La enorme casa alejada de la población según recuerdo era
tan tenebrosa. No teníamos luz, y en cambio usábamos velas. En el patio había
un pozo de agua, el cual nos proveía agua para bañarnos, cocinar y limpiar los
habituales desastres. Obviamente mi familia
no pagaba ninguna cuenta y/o impuesto, digamos que se las ingeniaban
para sobrevivir a la época. Y lo hacían muy bien, nunca tuvieron problemas con
eso.
Los días de la semana se tornaban muy monótonos. Siempre la
misma catastrófica rutina. Me levantaba a la hora que quería, leía un rato,
almorzaba o merendaba y ordenaba los libros. Hasta que alguno de mis padres me
llamaba a la noche a cenar. Cuando tenía la oportunidad salía de mi habitación
e investigaba las demás que jamás había conocido. Ninguna poseía muchos muebles, pero los empapelados de las
paredes se lucían rosas de distintos colores cada habitación.
Mi habitación era de color rosa viejo con rosas blancas.

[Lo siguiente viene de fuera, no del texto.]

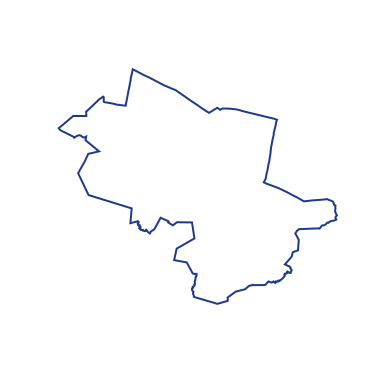 the district of Veclaicenes pag., Aluksne, Latvia, rotated 197°
{"feature_id": "27541924B82346412171752", "entity_name": "Veclaicenes pag.", "entity_type": "district", "adm_level": 2, "iso_a3": "LVA", "parent_name": "Latvia", "parent_adm1": "Aluksne", "projection": "orthographic", "projection_center": [26.921, 57.59], "detail": "fine", "context": "isolated", "style": "outline", "palette": "blue", "viewbox_px": 384, "rotation_deg": 197, "n_neighbors": 0, "source": "geoboundaries", "source_scale": "gbopen_adm2", "svg_char_len": 5463}
<svg xmlns="http://www.w3.org/2000/svg" viewBox="0 0 384 384"><g transform="rotate(197 192 192)"><path d="M50.8,220.9L52.3,221.4L52.7,222.1L52.8,222.1L54.4,224.0L55.9,224.3L58.7,224.4L60.9,224.7L61.4,224.3L66.1,222.4L75.1,218.9L82.1,215.8L83.1,216.0L90.6,217.7L92.9,218.0L99.9,219.4L110.0,221.0L122.3,221.7L126.2,222.2L125.4,226.3L125.8,229.3L125.9,230.3L126.1,231.7L126.2,234.6L127.0,241.6L127.2,244.6L127.7,247.6L128.1,251.2L128.3,252.1L128.8,254.3L129.5,258.5L129.6,259.6L129.6,260.2L129.9,262.2L130.1,264.1L130.2,265.0L130.6,270.9L131.1,272.3L131.5,280.3L131.7,281.4L131.9,283.3L131.9,284.6L131.8,285.9L135.3,286.1L139.2,285.8L159.4,284.6L161.1,284.5L166.7,284.2L173.0,284.1L179.4,282.9L182.3,282.2L187.4,280.7L189.2,278.8L189.9,279.2L192.6,279.9L193.4,278.9L194.2,278.0L198.8,272.7L200.8,273.2L206.5,274.8L213.5,277.1L218.1,278.4L224.6,280.5L227.0,281.3L230.1,282.3L235.9,284.1L237.8,284.7L241.1,284.9L246.1,285.5L249.8,285.8L257.0,287.2L259.0,287.6L266.1,288.9L272.8,289.8L279.2,291.1L284.5,292.0L284.1,287.4L283.8,282.4L283.5,281.9L282.8,275.0L282.7,275.0L282.7,273.8L282.0,267.2L280.7,255.1L284.0,254.5L287.7,253.9L290.3,253.4L290.8,253.6L291.0,253.6L296.3,253.1L302.2,252.3L302.5,252.4L303.0,253.0L303.8,256.1L304.1,256.5L304.2,256.9L304.9,257.2L306.6,255.0L306.9,254.7L307.1,254.6L307.5,254.1L310.8,248.2L313.2,243.8L316.0,239.0L316.7,238.0L315.3,233.8L324.4,231.0L325.4,230.7L327.8,230.0L335.6,217.8L338.1,214.1L336.0,212.6L321.0,210.1L320.5,209.5L319.7,210.5L318.7,211.7L317.6,212.6L316.9,213.1L316.6,213.3L316.1,213.4L315.2,213.4L314.3,213.2L312.7,212.6L312.1,212.5L311.7,212.5L310.9,212.7L310.6,212.9L310.1,213.4L309.4,214.1L309.0,210.4L292.8,203.7L302.4,198.1L303.5,189.8L306.4,176.7L290.0,158.8L281.3,158.8L244.9,158.7L241.8,144.2L235.2,148.2L235.0,147.9L234.5,147.9L234.2,147.7L234.1,146.9L234.2,146.7L234.6,146.2L234.7,145.9L234.2,145.3L233.8,144.5L232.9,144.1L232.7,144.2L232.4,144.9L232.3,145.0L232.2,144.9L232.1,144.0L231.9,143.8L231.8,143.7L231.8,143.4L231.8,143.2L231.7,143.1L231.1,143.5L230.9,143.2L231.0,142.8L231.0,142.7L231.2,142.4L231.7,142.0L231.8,141.9L231.6,141.8L231.3,141.6L230.5,141.7L230.4,141.5L230.3,141.0L230.2,140.9L229.9,141.1L229.4,141.1L229.0,141.1L228.4,140.9L228.2,141.0L228.0,141.3L227.9,141.4L227.7,141.3L227.7,141.1L227.8,140.8L227.7,140.7L227.3,140.7L227.1,140.9L226.9,141.0L226.3,140.9L225.8,140.8L225.5,140.8L225.0,141.1L225.0,141.4L225.1,141.6L225.0,142.4L224.9,142.5L224.6,142.6L224.5,142.4L224.3,142.3L224.2,142.1L224.0,141.9L223.3,141.3L222.8,141.0L222.2,140.7L220.8,140.4L220.3,140.0L220.1,140.2L220.0,140.3L220.1,140.5L219.9,141.8L219.8,142.0L219.5,142.5L218.8,143.4L218.0,144.2L217.6,144.7L217.3,145.2L216.9,146.3L214.5,158.2L205.8,157.1L205.9,155.9L200.6,154.5L197.4,158.8L195.0,159.4L183.1,162.9L176.1,148.3L190.1,133.4L189.2,121.7L176.4,123.1L167.4,114.2L165.2,114.6L165.3,114.5L165.3,114.4L165.2,114.3L164.6,114.6L164.2,114.9L163.8,114.5L163.8,114.3L163.3,114.0L163.5,113.3L163.2,112.5L163.5,112.1L163.7,111.6L163.3,110.4L163.3,110.1L163.3,109.7L163.1,109.1L163.1,108.6L163.1,108.2L163.3,107.4L163.3,107.2L162.9,106.3L162.3,105.6L162.2,105.3L162.2,105.0L162.4,104.8L162.7,104.4L162.8,104.3L162.8,104.1L162.7,103.9L162.4,103.7L162.2,103.3L162.8,102.3L162.9,101.4L163.0,101.2L163.6,101.3L163.6,101.1L163.5,100.9L163.5,100.6L163.3,100.2L163.3,99.9L163.4,99.7L163.7,99.7L163.8,99.6L163.8,99.3L163.7,99.1L163.4,98.9L163.3,98.4L163.1,98.0L162.7,97.8L162.5,97.7L162.4,97.4L162.0,97.3L161.5,97.0L161.4,96.7L161.5,96.5L161.4,95.8L161.4,95.5L161.4,95.1L161.1,94.8L160.3,93.9L160.0,93.4L159.7,92.6L159.2,92.4L159.1,92.2L135.0,92.5L126.0,98.3L127.1,101.5L121.2,109.4L112.8,114.5L109.8,119.2L106.4,120.8L106.5,121.0L105.3,121.1L104.4,121.4L99.8,122.9L97.2,123.6L96.0,124.1L94.9,124.6L94.5,125.0L93.0,128.3L92.7,128.8L92.2,128.8L89.9,128.6L89.4,128.6L89.2,128.7L89.2,128.9L89.1,129.0L88.7,129.4L88.5,129.6L88.4,129.8L88.2,129.9L87.9,130.3L87.3,130.2L87.0,130.0L86.9,129.9L87.0,129.7L86.7,129.7L86.6,129.9L86.3,129.9L86.2,129.8L86.1,130.1L86.0,130.4L86.4,130.5L85.9,130.6L85.7,130.4L85.7,130.5L85.6,130.8L85.4,130.7L85.0,130.9L84.8,130.8L84.7,131.0L84.5,131.4L84.3,131.5L84.2,131.6L84.0,131.4L83.8,131.4L83.8,131.6L83.8,131.9L83.8,132.2L83.8,132.3L83.6,132.4L83.4,132.3L82.7,132.5L82.5,132.4L82.3,132.6L82.2,132.7L82.3,132.8L82.4,133.0L81.8,133.5L81.6,133.7L80.7,134.7L80.6,135.0L80.4,135.6L80.1,135.9L79.8,136.4L79.7,136.9L79.7,137.0L79.3,137.4L79.3,137.5L79.2,137.8L78.9,138.6L78.8,139.2L78.8,139.4L78.9,139.5L79.3,139.6L79.5,140.0L79.5,140.3L79.4,140.8L79.3,141.1L78.3,141.4L77.8,141.8L77.3,142.2L77.3,142.4L77.3,142.6L77.8,143.2L77.8,143.4L77.6,143.7L77.4,143.9L77.1,143.9L75.6,143.2L75.3,143.1L74.5,143.3L74.5,143.5L74.2,143.5L73.9,143.7L73.9,143.9L74.1,144.2L74.2,144.5L73.8,145.8L73.9,146.5L74.0,146.7L74.5,146.9L75.4,147.5L75.5,147.6L75.6,148.4L75.8,148.6L76.8,149.3L76.9,149.2L82.0,149.9L77.8,159.2L78.0,163.9L73.6,167.2L75.9,177.5L81.1,182.6L80.1,185.9L78.7,187.8L60.1,194.3L59.6,194.2L59.4,194.4L59.1,194.8L58.9,195.1L58.7,195.6L58.7,196.0L58.0,197.7L57.7,198.1L57.5,198.3L57.1,198.4L55.9,198.7L55.6,198.9L55.4,199.1L55.0,199.8L54.4,200.7L53.7,202.1L53.6,202.3L52.9,202.3L52.6,202.4L52.5,202.6L52.4,203.0L52.2,203.2L50.9,204.5L50.2,205.0L47.6,206.3L46.7,207.1L45.9,207.8L46.0,208.0L47.0,208.7L47.1,208.8L47.1,209.4L47.4,210.0L47.4,210.5L46.7,211.6L46.7,211.8L46.6,212.0L46.8,212.2L47.5,212.9L49.3,214.9L49.6,216.0L50.1,218.3L50.6,219.6L50.8,220.9Z" fill="none" stroke="#1e3a8a" stroke-width="2"/></g></svg>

Abajo de cada rosa había un nombre que mi padre agregaba día a día. Mi cama se
encontraba en el medio y en frente de ella se hallaba un ventanal gigante.
Tenía forma de rombo, como un diamante plano Por esa ventana veía la ciudad a
lo lejos. De noche iluminaba tanto que apenas podía dormir. Amaneceres y atardeceres
pasaban y los años seguían. Era obvio que tenía que irme. Ese diamante fue lo
que me dio esperanza por tanto tiempo. Sabía que detrás de esta casa había
algo, una vida para mí. Solo tenía que pensar en cómo conseguirla.